黒部の太陽2005年12月11日 22:35

 映画”黒部の太陽は”昭和43年に封切られ、当時既に
邦画会のドンであった”世界のミフネ”と、それまで青春
映画やアクション映画専門であった”石原裕次郎”の競演
で、大いに話題となった作品である。

 黒部ダムは、関西電力が社運を賭けて建設した発電
設備で、実に513億円という大金を投じています。この
建設を決断したのは、当時の関西電力社長の太田垣
士郎氏で、日本の戦国三武将に例えるならば豊臣秀吉
という役所にになるかと思います。

 マッカーサーと互角に渡り合い、自ら身体を張って現在
の9電力体制の地ならしをした松永安左ヱ門氏が織田
信長、それを受け継ぎ9電力体制を纏め上げた太田垣
士郎氏が豊臣秀吉、そしてそれを定着させ盤石のものと
した木川田一隆氏が徳川家康である。

 黒部ダムは、昭和31年に着工して実に7年もの歳月と
171名もの尊い命、そして513億円という巨費を投じ
て建設されたものです。
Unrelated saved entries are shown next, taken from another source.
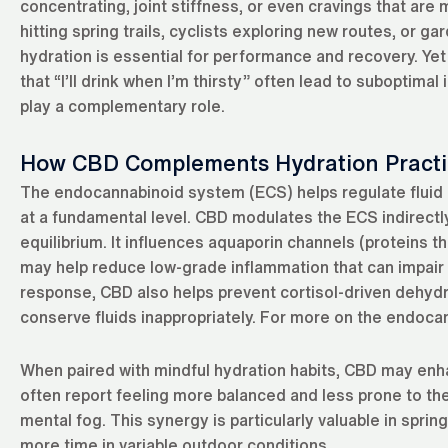
concentrating, joint stiffness, or even cravings that are 
hitting spring trails, cyclists exploring new routes, or
hydration is essential for performance and recovery. Ye
that “I’ll drink when I’m thirsty” often lead to suboptim
play a complementary role.
How CBD Complements Hydration Practi
The endocannabinoid system (ECS) helps regulate fluid b
at a fundamental level. CBD modulates the ECS indirectly,
equilibrium. It influences aquaporin channels (proteins t
may help reduce low-grade inflammation that can impair ef
response, CBD also helps prevent cortisol-driven dehyd
conserve fluids inappropriately. For more on the endoc
When paired with mindful hydration habits, CBD may enh
often report feeling more balanced and less prone to t
mental fog. This synergy is particularly valuable in spri
more time in variable outdoor conditions.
最大落差545.5m、総貯水量
は2億立方メートル、最大出力33万5千kWのアーチ式
超流型ダムで、今も関西電力のドル箱として、また観光
名所として活躍している。

 映画の話に戻りますが、監督をした熊井啓氏が映画
作成には自然との戦いの他に、当時の映画会の”五社
協定”という制度との戦いもあったと述懐しておられるが
これは我々が新しいことや改革すべきことに挑戦する時
避けることのできない、そして必ず超えなければならない
”壁”である。

 改革者には”もの”の壁(物理的な壁)、”しくみ”の壁
(制度的な壁)、”こころ”の壁(意識的な壁)という、3つ
の壁が立ちはだかると良くいわれますが、この中で最大
の壁は、やはり”こころの壁”だと思います。

 今回の耐震強度偽装問題の根本的解決を図る為にも
勿論この3つの壁が立ちはだかっていますが、やはり
肝心なことは、物や制度ではなくそれを運用する”人の
こころ”である。総ての企業の社是として”社会正義に
反しない”ことを掲げ、遵守して頂きたいものである。